---------- The data

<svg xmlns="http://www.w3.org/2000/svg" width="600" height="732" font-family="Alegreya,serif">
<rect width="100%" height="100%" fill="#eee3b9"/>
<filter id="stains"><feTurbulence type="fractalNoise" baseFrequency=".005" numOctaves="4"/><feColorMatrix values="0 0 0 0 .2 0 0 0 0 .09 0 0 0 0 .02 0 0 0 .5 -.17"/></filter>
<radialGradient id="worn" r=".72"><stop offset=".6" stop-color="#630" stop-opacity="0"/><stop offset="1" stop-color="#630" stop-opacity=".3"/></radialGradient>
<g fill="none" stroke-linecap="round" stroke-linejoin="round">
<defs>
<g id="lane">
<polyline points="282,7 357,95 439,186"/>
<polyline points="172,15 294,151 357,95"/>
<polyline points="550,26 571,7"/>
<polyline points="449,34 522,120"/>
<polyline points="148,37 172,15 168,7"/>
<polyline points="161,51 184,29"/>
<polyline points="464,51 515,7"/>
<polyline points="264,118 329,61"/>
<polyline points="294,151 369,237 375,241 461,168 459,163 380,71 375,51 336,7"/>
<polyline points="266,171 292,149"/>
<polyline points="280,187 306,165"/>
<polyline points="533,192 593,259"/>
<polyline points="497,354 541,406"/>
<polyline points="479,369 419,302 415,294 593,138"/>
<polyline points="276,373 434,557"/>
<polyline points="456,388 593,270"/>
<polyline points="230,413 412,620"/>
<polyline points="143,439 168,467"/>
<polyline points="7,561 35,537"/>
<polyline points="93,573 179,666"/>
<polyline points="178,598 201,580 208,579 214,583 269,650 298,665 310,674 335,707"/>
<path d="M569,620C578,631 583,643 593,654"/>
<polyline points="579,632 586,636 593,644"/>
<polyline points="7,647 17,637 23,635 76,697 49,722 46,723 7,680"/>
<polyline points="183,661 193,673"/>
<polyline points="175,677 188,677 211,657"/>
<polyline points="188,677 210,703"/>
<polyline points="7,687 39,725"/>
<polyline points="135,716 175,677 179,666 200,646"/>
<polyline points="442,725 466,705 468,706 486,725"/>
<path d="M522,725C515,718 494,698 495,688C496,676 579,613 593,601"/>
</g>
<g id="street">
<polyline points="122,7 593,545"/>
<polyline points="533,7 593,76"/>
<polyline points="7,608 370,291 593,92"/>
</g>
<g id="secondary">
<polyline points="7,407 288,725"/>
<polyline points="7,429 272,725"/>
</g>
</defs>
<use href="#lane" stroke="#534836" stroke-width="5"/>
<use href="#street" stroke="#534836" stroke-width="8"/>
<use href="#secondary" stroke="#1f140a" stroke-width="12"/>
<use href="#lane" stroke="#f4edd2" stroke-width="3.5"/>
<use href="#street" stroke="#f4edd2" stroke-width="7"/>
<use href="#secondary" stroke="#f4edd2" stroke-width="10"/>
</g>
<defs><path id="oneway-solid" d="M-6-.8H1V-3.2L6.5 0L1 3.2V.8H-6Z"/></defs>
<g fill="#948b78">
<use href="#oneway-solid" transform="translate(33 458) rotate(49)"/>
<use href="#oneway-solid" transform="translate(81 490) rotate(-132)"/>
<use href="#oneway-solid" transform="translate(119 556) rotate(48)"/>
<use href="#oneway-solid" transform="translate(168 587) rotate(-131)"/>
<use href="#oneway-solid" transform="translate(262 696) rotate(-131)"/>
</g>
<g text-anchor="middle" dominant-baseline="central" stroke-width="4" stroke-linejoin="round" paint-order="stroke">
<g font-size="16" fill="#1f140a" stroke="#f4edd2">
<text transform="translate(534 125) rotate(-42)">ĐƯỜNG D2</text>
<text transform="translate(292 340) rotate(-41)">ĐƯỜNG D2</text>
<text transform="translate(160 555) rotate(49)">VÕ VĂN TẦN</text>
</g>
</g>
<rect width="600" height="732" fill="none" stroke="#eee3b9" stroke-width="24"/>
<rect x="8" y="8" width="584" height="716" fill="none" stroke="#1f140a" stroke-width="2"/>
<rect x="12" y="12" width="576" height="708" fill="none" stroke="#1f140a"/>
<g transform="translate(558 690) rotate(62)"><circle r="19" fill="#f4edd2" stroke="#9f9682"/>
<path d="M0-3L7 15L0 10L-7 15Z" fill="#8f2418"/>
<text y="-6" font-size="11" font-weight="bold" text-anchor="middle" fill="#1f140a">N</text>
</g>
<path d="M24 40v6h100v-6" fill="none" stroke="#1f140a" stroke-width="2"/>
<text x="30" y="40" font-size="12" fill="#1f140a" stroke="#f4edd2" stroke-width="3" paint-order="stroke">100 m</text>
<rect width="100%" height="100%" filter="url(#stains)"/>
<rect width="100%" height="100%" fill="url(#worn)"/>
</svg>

--------------------
---------- The data

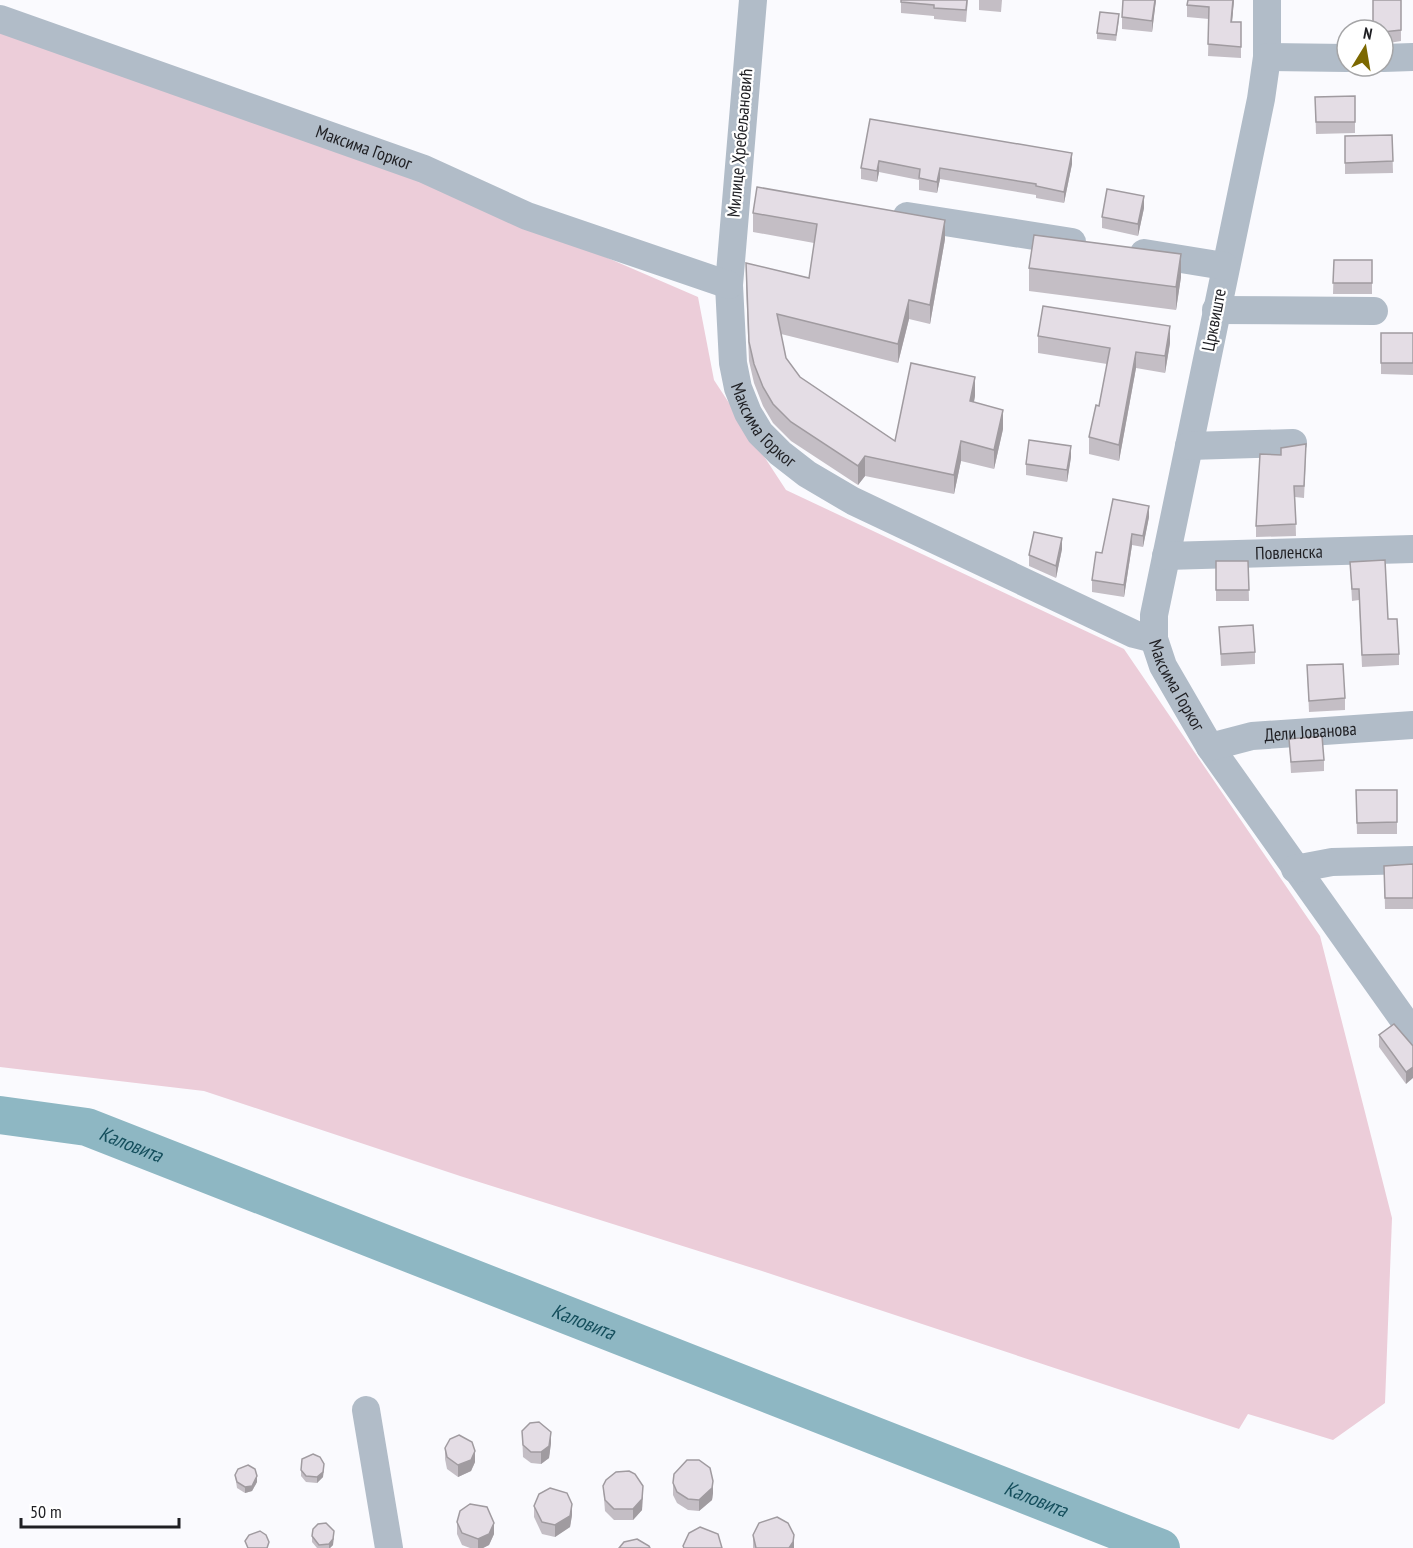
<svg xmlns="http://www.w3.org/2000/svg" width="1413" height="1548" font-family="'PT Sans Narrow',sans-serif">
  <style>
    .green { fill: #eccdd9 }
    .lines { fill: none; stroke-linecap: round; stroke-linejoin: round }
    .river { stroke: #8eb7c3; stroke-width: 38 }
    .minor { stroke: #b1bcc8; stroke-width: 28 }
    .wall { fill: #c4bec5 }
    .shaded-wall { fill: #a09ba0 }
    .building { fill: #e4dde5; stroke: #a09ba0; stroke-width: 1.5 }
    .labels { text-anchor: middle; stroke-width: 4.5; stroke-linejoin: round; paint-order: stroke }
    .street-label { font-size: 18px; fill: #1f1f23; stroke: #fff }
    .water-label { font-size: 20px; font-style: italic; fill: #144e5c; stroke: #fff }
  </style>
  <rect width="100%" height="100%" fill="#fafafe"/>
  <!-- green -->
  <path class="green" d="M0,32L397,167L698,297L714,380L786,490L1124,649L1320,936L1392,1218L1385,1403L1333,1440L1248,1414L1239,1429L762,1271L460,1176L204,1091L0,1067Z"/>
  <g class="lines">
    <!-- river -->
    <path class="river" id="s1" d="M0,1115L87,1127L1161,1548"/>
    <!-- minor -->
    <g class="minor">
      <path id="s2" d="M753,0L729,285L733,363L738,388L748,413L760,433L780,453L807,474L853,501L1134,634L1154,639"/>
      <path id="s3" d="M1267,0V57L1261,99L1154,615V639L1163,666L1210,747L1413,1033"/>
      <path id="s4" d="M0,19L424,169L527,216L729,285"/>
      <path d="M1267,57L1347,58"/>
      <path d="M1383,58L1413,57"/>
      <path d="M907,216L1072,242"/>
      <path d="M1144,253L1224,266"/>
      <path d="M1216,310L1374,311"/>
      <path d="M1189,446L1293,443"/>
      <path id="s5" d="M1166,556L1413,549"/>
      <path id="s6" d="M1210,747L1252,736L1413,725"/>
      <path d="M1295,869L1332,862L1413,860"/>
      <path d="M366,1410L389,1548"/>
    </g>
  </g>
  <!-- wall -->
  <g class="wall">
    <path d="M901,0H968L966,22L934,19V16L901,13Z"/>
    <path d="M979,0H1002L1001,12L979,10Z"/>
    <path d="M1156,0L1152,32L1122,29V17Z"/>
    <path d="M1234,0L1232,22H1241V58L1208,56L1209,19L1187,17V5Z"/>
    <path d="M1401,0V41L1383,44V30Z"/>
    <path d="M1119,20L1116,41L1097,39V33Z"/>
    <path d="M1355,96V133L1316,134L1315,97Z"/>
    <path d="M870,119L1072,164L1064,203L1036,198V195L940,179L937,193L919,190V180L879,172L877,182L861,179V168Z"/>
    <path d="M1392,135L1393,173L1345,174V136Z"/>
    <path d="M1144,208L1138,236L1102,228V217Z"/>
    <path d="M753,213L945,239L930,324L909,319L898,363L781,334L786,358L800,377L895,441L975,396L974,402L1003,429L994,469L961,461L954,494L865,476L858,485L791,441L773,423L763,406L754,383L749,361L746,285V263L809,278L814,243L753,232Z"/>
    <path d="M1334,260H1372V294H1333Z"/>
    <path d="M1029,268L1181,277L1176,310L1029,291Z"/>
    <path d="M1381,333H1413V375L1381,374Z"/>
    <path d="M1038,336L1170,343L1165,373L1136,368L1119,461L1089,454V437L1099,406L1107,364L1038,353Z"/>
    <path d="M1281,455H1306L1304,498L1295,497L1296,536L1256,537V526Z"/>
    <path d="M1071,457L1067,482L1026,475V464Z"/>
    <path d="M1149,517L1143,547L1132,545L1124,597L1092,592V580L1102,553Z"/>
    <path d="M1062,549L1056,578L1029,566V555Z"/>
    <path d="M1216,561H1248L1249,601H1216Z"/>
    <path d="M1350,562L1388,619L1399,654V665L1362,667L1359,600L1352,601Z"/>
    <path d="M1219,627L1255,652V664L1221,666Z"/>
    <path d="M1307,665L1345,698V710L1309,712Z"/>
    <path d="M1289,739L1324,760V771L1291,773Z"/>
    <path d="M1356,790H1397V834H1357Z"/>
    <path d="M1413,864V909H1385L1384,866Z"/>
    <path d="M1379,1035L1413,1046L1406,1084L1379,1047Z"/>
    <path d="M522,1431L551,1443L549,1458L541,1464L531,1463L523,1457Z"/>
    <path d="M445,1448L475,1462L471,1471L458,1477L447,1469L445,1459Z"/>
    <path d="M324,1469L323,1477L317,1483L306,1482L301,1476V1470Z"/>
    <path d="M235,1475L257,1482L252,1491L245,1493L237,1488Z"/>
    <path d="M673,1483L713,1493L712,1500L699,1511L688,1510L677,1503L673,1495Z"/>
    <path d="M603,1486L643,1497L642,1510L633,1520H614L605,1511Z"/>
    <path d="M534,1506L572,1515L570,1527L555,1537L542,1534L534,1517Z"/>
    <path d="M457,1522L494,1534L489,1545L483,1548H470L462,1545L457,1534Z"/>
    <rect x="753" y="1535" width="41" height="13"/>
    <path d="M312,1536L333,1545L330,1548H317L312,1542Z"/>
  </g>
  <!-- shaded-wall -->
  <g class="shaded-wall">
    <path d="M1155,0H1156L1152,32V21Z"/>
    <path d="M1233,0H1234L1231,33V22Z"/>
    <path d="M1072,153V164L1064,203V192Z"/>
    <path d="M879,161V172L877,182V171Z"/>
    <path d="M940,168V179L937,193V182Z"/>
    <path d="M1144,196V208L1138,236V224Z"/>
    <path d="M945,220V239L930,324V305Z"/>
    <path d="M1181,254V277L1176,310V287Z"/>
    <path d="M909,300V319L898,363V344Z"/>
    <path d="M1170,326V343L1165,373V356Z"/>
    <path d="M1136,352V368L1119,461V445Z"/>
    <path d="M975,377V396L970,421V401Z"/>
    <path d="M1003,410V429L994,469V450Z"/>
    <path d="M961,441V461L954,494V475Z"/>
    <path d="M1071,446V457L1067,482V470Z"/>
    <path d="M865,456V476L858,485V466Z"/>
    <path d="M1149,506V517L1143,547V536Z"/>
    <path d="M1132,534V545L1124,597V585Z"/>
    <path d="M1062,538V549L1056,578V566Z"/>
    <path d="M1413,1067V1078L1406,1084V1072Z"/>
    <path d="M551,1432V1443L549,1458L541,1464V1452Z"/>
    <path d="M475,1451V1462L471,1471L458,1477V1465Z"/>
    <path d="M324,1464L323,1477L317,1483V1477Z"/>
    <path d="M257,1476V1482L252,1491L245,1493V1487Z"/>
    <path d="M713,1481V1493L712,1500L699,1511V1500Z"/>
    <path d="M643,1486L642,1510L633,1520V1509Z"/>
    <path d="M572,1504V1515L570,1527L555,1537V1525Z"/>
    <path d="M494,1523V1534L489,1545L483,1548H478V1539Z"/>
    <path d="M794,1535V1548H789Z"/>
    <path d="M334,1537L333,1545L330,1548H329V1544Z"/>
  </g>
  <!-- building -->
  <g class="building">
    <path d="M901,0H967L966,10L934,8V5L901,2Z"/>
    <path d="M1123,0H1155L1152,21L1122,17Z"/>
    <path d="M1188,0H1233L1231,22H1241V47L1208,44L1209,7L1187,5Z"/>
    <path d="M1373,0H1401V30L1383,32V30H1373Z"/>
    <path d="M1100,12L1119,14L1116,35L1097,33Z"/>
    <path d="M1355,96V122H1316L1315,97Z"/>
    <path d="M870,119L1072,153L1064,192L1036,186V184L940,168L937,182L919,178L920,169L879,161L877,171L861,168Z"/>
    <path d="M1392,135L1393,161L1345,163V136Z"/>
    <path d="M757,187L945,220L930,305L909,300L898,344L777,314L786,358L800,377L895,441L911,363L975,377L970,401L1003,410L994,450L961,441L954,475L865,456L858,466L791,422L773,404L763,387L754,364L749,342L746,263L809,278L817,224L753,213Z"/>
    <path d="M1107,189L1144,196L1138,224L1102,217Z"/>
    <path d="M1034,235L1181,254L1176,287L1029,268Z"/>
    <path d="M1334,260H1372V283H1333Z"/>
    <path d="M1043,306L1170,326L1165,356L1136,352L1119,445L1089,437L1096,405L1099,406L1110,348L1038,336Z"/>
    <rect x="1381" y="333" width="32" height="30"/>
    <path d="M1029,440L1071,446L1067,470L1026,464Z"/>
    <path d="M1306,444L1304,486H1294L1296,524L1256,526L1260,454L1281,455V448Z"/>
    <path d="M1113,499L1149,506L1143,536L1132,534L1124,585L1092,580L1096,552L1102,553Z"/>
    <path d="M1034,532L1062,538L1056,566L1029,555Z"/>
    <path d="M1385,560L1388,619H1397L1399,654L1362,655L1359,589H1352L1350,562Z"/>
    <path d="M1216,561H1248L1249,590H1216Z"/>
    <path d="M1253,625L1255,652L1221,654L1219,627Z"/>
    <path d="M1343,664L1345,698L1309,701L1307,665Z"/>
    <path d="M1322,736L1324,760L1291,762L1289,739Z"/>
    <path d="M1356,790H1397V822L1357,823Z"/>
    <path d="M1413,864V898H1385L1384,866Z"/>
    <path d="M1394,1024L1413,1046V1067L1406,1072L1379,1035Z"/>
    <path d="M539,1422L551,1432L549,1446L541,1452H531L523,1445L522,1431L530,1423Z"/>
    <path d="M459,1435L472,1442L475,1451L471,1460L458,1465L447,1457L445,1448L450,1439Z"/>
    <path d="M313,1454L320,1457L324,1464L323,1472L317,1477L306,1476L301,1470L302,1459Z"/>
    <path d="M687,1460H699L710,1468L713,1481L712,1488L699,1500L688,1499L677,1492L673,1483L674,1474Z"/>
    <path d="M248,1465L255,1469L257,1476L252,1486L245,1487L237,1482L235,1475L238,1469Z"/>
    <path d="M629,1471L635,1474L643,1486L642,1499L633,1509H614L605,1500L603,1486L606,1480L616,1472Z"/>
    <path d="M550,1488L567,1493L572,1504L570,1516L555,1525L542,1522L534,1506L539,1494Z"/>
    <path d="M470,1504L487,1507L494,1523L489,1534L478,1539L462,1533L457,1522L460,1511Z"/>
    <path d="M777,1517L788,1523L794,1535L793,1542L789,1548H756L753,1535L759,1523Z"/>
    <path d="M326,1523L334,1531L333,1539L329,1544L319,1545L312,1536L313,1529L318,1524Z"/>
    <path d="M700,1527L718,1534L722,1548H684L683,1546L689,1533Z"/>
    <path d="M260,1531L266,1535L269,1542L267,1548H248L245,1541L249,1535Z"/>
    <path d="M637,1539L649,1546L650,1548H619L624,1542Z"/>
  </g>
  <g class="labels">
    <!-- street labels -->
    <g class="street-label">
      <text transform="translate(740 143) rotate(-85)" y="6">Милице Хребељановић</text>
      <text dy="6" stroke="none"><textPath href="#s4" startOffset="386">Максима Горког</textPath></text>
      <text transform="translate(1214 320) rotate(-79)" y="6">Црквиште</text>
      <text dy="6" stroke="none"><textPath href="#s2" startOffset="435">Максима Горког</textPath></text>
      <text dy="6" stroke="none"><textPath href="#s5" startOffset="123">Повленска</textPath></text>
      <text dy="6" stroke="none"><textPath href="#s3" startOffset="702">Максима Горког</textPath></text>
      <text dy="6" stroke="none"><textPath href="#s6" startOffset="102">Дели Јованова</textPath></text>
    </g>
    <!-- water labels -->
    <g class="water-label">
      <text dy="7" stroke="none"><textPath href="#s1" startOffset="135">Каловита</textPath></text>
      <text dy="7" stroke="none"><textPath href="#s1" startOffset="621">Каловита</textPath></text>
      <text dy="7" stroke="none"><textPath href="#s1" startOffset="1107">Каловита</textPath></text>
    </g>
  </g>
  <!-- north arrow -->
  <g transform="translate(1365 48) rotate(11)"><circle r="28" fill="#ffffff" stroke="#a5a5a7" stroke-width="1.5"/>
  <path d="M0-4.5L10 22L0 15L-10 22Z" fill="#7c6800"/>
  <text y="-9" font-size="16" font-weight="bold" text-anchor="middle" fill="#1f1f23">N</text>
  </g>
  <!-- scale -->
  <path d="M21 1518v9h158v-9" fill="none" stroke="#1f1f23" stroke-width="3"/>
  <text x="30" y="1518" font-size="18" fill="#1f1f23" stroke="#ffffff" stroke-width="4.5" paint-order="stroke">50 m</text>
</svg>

--------------------

* _Task description_: Locate the lines above that hold the word "bold". Show every one of them.

* _Completed task_:
<text y="-6" font-size="11" font-weight="bold" text-anchor="middle" fill="#1f140a">N</text>
  <text y="-9" font-size="16" font-weight="bold" text-anchor="middle" fill="#1f1f23">N</text>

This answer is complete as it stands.